The following year, I fell in the
Smithsonian Museum while trying to trip either my dad or Uncle Bob,
subsequently spraining my ankle and breaking my foot. That was the last time we went as a family to
Aunt Patti’s for Thanksgiving because I am too accident prone.
When I was away at college, I was
alone in the dorm room I shared with my roommate Sara, and got out of bed to
change the song on the stereo. Sara and
I, in an attempt to create more room for storage in our small rooms, had our
bed frames up on cinderblocks. I rose
from my bed, stepping onto the floor without noticing the clamshell case to my
VHS copy of The Muppet Movie under my foot.
Plastic VHS cases slide across linoleum like a sex waxed surf board over
the ocean.
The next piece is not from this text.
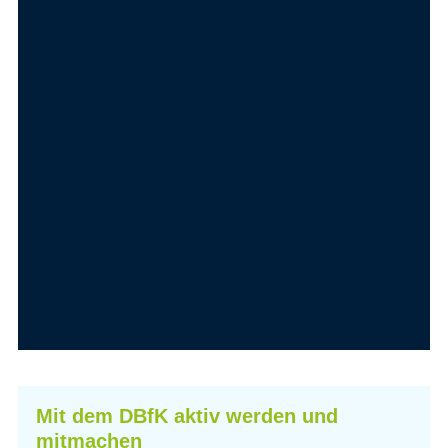
Mit dem DBfK aktiv werden und
mitmachen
I shot right past the stereo,
probably having to listen to Sara’s damn Shabba Ranks CD, and flew across the
room, landing underneath Sara’s bed, at first not understand how the hell I’d
gotten there. I had a bruise on my bicep
the size of a dinner plate that was the color of an eggplant after that. I’m still not sure how I got that bad boy, I
think I must have thrown my arm up in the air and smashed it into the bedframe
on impact. Regardless, it was
impressive.
Most recently (I have fallen many
times in between college and now, please don’t think I had a dry spell that
lasted THAT long, the preceding were just the most noteworthy), your father and
I were goofing around in the kitchen and your father tried to “dip” me, like we
were dancing.
It ended with me flailing my arms
like a drowning person and falling to the floor in the kitchen like a sack of
stupid, graceless potatoes.
Considering the way you ended up
with your black eye, I fear I’ve cursed you.
And I apologize in advance for all the slips and falls and bumps and
bruises you will no doubt incur in the years to come. I’ll make sure we have the best medical
coverage available.
Two weeks ago, I was out having
dinner with JJ when I received a text message from your father, saying “Table
1, Michael 0” with a picture of you with a super puffy eye. Evidently, you were running around (normal)
with the dog (also normal) and Ruby got underfoot, you didn’t notice (normal
again, for you and the dog) and you tripped, therefore sailing eye-first into
the edge of the coffee table, which may be made of the hardest wood known to
man, or at least available in the 1970’s.
The up side to this was that you were home from school for a few days
(unrelated to your injury, there’d been a snowstorm) so I didn’t receive any
phone calls for visits from Child Protective Services or your teacher.
Your little legs have been a
patchwork of bruises since you learned to walk.
Like your mother, you have no idea from whence they come. Get used to it, that doesn’t stop.
So consider this my formal
apology and the explanation of the long line of graceless bastards that have
come before you. But hey, at least you
won’t be boring! Farting and falling are two of the funniest things in life (to me) so you should definitely learn to embrace the ridiculous.